Your stomach makes high levels of acidic fluid that aids in the breakdown of food. When your stomach contents back up into the esophagus, this acid irritates the esophagus, contributing to heartburn symptoms. A review article published in "Journal of Zhejiang University Science B" in June 2010 reports that modest amounts of alcohol can increase the production of stomach acid, although large amounts of alcohol had no effect or reduced stomach acid secretion. This review also found that beer and wine increased secretion of stomach acid, while distilled liquors such as whiskey or gin did not.

Association With Diet

Even though alcohol could contribute to the symptoms of GERD, the American College of Gastroenterology in its 2013 clinical practice guidelines stops short of recommending that people with GERD curtail alcohol. There is simply not enough clinical evidence to prove that avoidance relieves symptoms. However, if you find that alcohol triggers your heartburn, you may want to limit or avoid these beverages. Also consider when and what you eat with your beer, wine or other liquor. For instance, drinking beer with fatty or fried foods may trigger heartburn. Also, drinking liquor with a large meal eaten just before you lie down to sleep can trigger heartburn. Consider keeping a daily journal of when and what you eat and drink to help identify the causes of your symptoms.

Relieving Heartburn

While avoiding alcohol may not alleviate your heartburn, some lifestyle changes may prove beneficial. Reducing your weight, if you are overweight, is strongly recommended by the American College of Gastroenterology as a way to deal with GERD symptoms. Avoiding late night meals, eating smaller meals and elevating the head of your bed may also help. Many medications can treat heartburn as well. Your doctor can recommend over-the-counter or prescription medicines that can neutralize or reduce stomach acid production. In some cases, surgery may be recommended to repair the lower esophageal sphincter.

Warnings and Precautions

Heavy, long-term drinking can directly damage the lining of your esophagus and stomach, disrupting their normal functions.

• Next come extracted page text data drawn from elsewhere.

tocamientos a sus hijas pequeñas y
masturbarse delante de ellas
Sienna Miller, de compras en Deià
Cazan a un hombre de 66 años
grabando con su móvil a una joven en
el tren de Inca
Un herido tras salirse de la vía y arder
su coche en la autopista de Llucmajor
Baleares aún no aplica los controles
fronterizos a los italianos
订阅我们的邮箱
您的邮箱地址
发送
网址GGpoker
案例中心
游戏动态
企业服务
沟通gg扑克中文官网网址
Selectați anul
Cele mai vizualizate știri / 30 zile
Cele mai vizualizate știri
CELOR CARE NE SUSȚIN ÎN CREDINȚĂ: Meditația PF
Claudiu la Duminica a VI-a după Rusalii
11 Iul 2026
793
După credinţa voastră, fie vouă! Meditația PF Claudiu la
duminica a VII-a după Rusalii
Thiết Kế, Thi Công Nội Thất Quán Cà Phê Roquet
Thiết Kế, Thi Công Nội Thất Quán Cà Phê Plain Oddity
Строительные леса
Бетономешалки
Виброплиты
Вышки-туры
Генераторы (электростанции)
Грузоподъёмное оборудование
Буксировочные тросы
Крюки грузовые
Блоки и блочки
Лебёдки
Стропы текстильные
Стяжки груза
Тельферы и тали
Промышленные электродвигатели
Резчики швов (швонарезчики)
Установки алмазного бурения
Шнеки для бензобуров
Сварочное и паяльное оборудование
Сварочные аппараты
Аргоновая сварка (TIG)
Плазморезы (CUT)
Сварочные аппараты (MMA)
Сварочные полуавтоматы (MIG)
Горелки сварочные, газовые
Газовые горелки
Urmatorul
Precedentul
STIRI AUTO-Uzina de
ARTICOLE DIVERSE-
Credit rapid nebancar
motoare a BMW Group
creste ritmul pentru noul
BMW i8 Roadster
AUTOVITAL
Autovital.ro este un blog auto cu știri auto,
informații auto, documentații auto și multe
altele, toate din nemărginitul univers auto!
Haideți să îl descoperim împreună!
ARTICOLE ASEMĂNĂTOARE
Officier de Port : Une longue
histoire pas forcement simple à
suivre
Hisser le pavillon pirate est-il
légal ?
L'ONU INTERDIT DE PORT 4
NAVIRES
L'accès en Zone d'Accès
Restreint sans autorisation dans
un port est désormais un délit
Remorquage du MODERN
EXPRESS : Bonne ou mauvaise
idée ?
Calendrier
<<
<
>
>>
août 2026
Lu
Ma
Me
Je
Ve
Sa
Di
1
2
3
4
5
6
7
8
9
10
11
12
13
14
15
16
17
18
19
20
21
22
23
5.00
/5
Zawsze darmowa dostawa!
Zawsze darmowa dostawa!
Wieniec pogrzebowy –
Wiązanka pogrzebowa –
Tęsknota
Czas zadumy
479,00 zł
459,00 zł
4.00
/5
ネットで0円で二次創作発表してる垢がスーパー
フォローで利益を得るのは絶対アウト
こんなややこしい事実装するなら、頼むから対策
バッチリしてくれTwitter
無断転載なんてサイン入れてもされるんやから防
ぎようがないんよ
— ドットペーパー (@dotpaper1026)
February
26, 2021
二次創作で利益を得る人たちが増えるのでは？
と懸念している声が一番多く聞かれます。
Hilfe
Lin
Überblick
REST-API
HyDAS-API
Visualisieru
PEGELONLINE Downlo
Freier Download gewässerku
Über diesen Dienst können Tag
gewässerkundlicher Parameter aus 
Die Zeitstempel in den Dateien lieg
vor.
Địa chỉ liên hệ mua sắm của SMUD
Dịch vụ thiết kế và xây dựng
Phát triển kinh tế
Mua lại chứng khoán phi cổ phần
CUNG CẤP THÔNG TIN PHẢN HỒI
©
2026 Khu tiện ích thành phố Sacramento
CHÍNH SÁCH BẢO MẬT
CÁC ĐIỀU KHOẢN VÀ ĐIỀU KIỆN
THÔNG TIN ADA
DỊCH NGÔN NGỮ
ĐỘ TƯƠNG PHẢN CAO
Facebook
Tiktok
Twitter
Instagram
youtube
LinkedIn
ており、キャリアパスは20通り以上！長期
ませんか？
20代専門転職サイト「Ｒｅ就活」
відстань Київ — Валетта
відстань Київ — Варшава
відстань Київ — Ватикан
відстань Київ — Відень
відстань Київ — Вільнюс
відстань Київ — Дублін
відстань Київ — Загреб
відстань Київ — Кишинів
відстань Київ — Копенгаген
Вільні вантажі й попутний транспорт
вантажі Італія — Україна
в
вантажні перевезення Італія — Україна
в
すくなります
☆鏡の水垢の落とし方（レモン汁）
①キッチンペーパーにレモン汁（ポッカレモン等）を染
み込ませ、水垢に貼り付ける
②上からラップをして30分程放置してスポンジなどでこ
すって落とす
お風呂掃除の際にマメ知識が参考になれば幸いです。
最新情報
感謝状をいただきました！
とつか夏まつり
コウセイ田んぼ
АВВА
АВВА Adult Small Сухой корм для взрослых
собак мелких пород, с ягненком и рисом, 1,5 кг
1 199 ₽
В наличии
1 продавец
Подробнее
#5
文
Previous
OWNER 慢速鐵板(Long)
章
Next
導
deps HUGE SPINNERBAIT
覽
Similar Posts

These problems are often accompanied by frequent and persistent heartburn along with other symptoms, such as difficult or painful swallowing and feeling as if something is stuck in your throat. See your doctor right away if you experience these symptoms or have difficulty controlling your drinking. Regardless of your drinking habits, it’s also important to see your doctor if you have more than occasional heartburn because you might have GERD. Left untreated, GERD can lead to serious health problems.